Canada’s men’s cycling team trains for the Rio Olympics. (Paul Hanna/ Reuters)
The lower numbers reported by current athletes could be interpreted to mean things are improving. But Peregoudova believes it may simply mean that older athletes have had more time to reflect on their experiences. Some of the anonymous comments found in the survey suggested serious problems persist.
“The fear of being blacklisted, kicked off a team, losing funding kept me silent when I should have spoken up and done something when I witnessed cases of bullying/harassment,” one athlete reported anonymously.
Another said, “I left [sport] because I was the favourite target of an abusive coach. I was so afraid of him and what he would do to me.”
According to the survey, the abuse had long-term effects. For instance, 13 per cent of current and 20 per cent of retired athletes reported they had experienced suicidal thoughts.
Sandra Kirby, a former Olympian and a University of Winnipeg professor, says the information from this study provides more insight into what elite athletes endure. (CBC)
It’s been nearly two decades since former Olympian and University of Winnipeg professor Sandra Kirby asked Canada’s elite athletes similar questions. She says this new information provides more insight into what they are enduring.
“The study does give an overall picture of an environment in sport, across all sports, that is in general disrespectful of athletes as people,” Kirby says.
“It reflects badly on Canada that we have athletes who endure these kinds of things in order to wear Canada on their back. Indeed we should all care about them.”
The survey was funded by the federal government and will be used as a baseline to assess the impact of preventive and intervention initiatives as it scrambles to institute safe-sport measures across grassroots and elite sports.
The survey and other initiatives were announced after a CBC News and Sports investigation this year revealed at least 222 coaches involved in amateur sports over 20 years have been convicted of sex offences involving over 600 victims under 18.

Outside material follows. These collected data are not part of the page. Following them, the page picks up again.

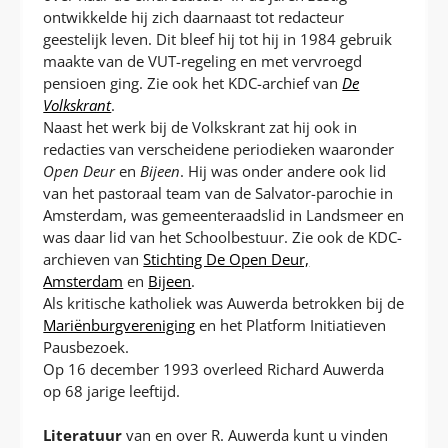
ontwikkelde hij zich daarnaast tot redacteur
geestelijk leven. Dit bleef hij tot hij in 1984 gebruik
maakte van de VUT-regeling en met vervroegd
pensioen ging. Zie ook het KDC-archief van
De
Volkskrant
.
Naast het werk bij de Volkskrant zat hij ook in
redacties van verscheidene periodieken waaronder
Open Deur
en
Bijeen
. Hij was onder andere ook lid
van het pastoraal team van de Salvator-parochie in
Amsterdam, was gemeenteraadslid in Landsmeer en
was daar lid van het Schoolbestuur. Zie ook de KDC-
archieven van
Stichting De Open Deur,
Amsterdam
en
Bijeen
.
Als kritische katholiek was Auwerda betrokken bij de
Mariënburgvereniging
en het Platform Initiatieven
Pausbezoek.
Op 16 december 1993 overleed Richard Auwerda
op 68 jarige leeftijd.
Literatuur
van en over R. Auwerda kunt u vinden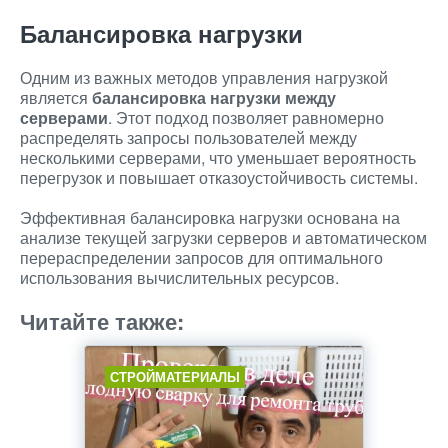
Балансировка нагрузки
Одним из важных методов управления нагрузкой
является
балансировка нагрузки между
серверами
. Этот подход позволяет равномерно
распределять запросы пользователей между
несколькими серверами, что уменьшает вероятность
перегрузок и повышает отказоустойчивость системы.
Эффективная балансировка нагрузки основана на
анализе текущей загрузки серверов и автоматическом
перераспределении запросов для оптимального
использования вычислительных ресурсов.
Читайте также:
СТРОЙМАТЕРИАЛЫ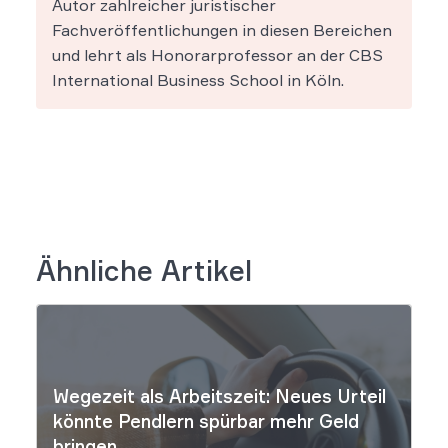
Autor zahlreicher juristischer
Fachveröffentlichungen in diesen Bereichen
und lehrt als Honorarprofessor an der CBS
International Business School in Köln.
Ähnliche Artikel
Wegezeit als Arbeitszeit: Neues Urteil
könnte Pendlern spürbar mehr Geld
bringen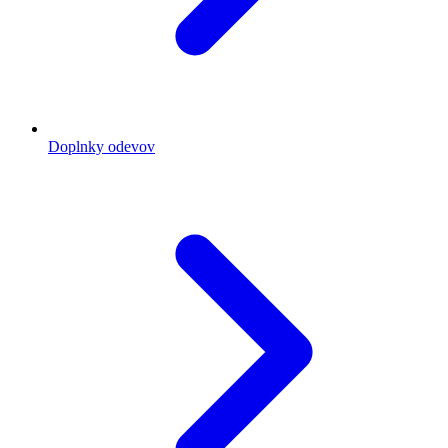
Doplnky odevov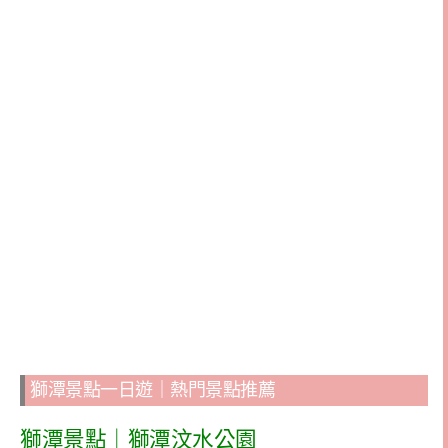
獅潭景點一日遊｜熱門景點推薦
獅潭景點｜獅潭汶水公園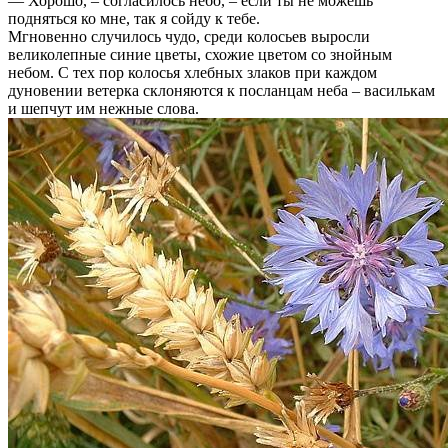
— Хорошо, – согласилось небо, – если ты не можешь
подняться ко мне, так я сойду к тебе.
Мгновенно случилось чудо, среди колосьев выросли
великолепные синие цветы, схожие цветом со знойным
небом. С тех пор колосья хлебных злаков при каждом
дуновении ветерка склоняются к посланцам неба – василькам
и шепчут им нежные слова.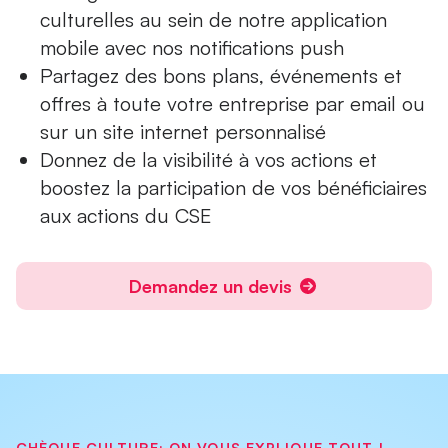
culturelles au sein de notre application
mobile avec nos notifications push
Partagez des bons plans, événements et
offres à toute votre entreprise par email ou
sur un
site internet personnalisé
Donnez de la visibilité à vos actions et
boostez la participation de vos bénéficiaires
aux actions du CSE
Demandez un devis
CHÈQUE CULTURE: ON VOUS EXPLIQUE TOUT !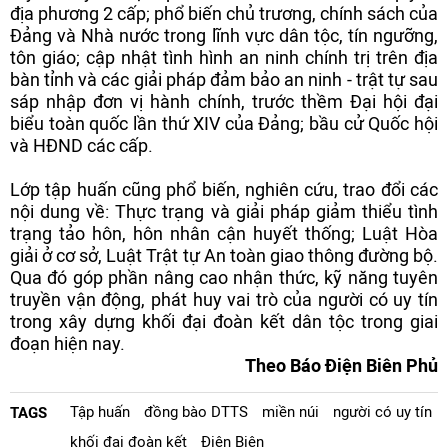
địa phương 2 cấp; phổ biến chủ trương, chính sách của
Đảng và Nhà nước trong lĩnh vực dân tộc, tín ngưỡng,
tôn giáo; cập nhật tình hình an ninh chính trị trên địa
bàn tỉnh và các giải pháp đảm bảo an ninh - trật tự sau
sáp nhập đơn vị hành chính, trước thềm Đại hội đại
biểu toàn quốc lần thứ XIV của Đảng; bầu cử Quốc hội
và HĐND các cấp.
Lớp tập huấn cũng phổ biến, nghiên cứu, trao đổi các
nội dung về: Thực trạng và giải pháp giảm thiểu tình
trạng tảo hôn, hôn nhân cận huyết thống; Luật Hòa
giải ở cơ sở, Luật Trật tự An toàn giao thông đường bộ.
Qua đó góp phần nâng cao nhận thức, kỹ năng tuyên
truyền vận động, phát huy vai trò của người có uy tín
trong xây dựng khối đại đoàn kết dân tộc trong giai
đoạn hiện nay.
Theo Báo Điện Biên Phủ
Tập huấn
đồng bào DTTS
miền núi
người có uy tín
TAGS
khối đại đoàn kết
Điện Biên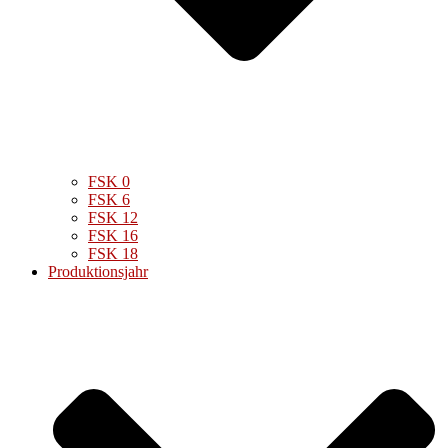
FSK 0
FSK 6
FSK 12
FSK 16
FSK 18
Produktionsjahr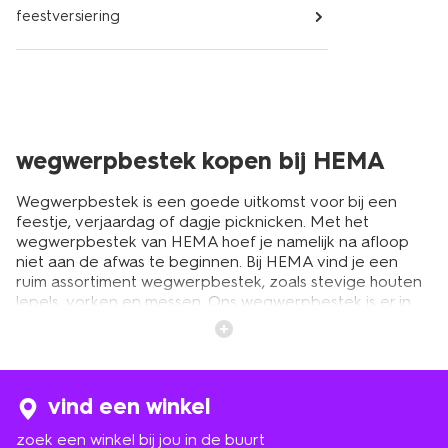
feestversiering
wegwerpbestek kopen bij HEMA
Wegwerpbestek is een goede uitkomst voor bij een
feestje, verjaardag of dagje picknicken. Met het
wegwerpbestek van HEMA hoef je namelijk na afloop
niet aan de afwas te beginnen. Bij HEMA vind je een
ruim assortiment wegwerpbestek, zoals stevige houten
lepels, vorken en messen. Ons wegwerpbestek is er in
verschillende materialen en sets, zodat je altijd vindt wat
past bij jouw gelegenheid. In deze tekst lees je meer
over de verschillende soorten wegwerpbestek die
HEMA aanbiedt.
vind een winkel
zoek een winkel bij jou in de buurt
houten bestek voor een feestje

Mercedes Nicoll, who was an Olympic snowboarder, says she felt high levels of neglect throughout her elite career. ‘Most of the time as an athlete I didn’t know who to go to.’ (Mike Blake/Reuters)
In the case of national team athletes, there is a call for an independent body to report, investigate and adjudicate complaints, separate from the national sport organizations.
Mercedes Nicoll, who was an Olympic snowboarder, says she felt high levels of neglect throughout her elite career.
“Most of the time as an athlete I didn’t know who to go to,” she said. “The person you’re supposed to go to is your coach, and then who do you go to above that? Do you go to the high-performance manager? Cool — they’re friends. OK. Go to the executive director? Awesome. They’re all friends.”
It may be why only 15 per cent of athletes ever reported their experiences, according to the results of the survey.
McMaster University’s Dr. Margo Mountjoy, who has worked with the International Olympic Committee and Safe Sport Canada on these issues, views that number as worryingly low.
“The 15 per cent reporting rate is appalling, and is a loud call for action. The results of this work must be used to drive the agenda for independent reporting and management of allegations.”
As one former athlete anonymously responded in the survey: “Canada needs to take a long hard strategic look at how they are funding athletes. As long as the pressure and bottom line of money for medals exists, challenges around safety in sport will remain.”